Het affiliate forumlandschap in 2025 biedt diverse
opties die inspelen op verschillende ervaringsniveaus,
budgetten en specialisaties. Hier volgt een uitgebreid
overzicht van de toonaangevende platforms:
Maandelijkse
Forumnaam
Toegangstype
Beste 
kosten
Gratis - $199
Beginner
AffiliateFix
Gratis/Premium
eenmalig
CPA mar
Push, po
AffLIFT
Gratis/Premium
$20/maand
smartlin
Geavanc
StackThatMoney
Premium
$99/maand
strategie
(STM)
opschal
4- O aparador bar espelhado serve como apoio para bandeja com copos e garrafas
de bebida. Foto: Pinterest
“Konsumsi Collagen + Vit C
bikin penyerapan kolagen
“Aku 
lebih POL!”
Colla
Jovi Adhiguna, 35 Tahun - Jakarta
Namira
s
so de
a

◆ ◆ ◆ ◆

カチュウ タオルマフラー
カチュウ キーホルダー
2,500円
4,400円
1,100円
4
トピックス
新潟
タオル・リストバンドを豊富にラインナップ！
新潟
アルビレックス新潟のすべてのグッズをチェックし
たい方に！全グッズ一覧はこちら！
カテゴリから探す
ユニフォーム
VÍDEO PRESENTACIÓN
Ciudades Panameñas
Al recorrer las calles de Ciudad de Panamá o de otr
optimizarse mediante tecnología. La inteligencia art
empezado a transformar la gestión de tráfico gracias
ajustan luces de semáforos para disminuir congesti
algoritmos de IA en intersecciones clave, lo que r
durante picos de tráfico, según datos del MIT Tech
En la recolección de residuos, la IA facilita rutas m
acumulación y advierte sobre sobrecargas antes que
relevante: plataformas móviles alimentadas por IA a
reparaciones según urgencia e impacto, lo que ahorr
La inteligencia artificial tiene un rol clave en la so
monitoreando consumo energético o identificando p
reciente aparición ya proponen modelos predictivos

◆ ◆ ◆ ◆

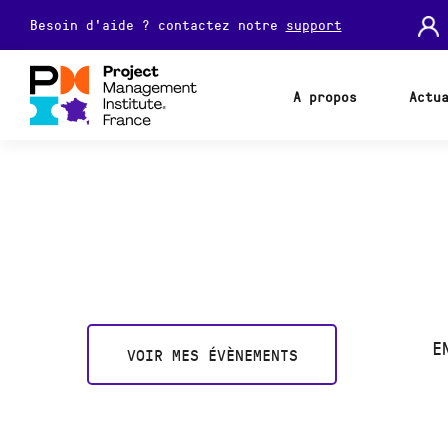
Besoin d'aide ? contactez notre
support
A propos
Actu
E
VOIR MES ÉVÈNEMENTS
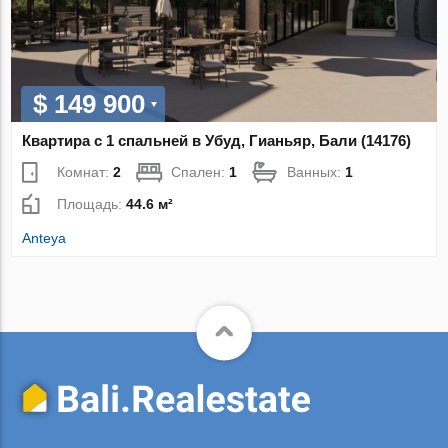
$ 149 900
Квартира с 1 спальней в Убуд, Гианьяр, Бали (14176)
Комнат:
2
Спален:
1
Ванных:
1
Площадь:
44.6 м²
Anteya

◆ ◆ ◆ ◆

WHAT NEEDS TO BE DONE »
Select each line of the listing above that contains the string "clave". Case counts.

SOLUTION TO THIS TASK »
algoritmos de IA en intersecciones clave, lo que r
La inteligencia artificial tiene un rol clave en la so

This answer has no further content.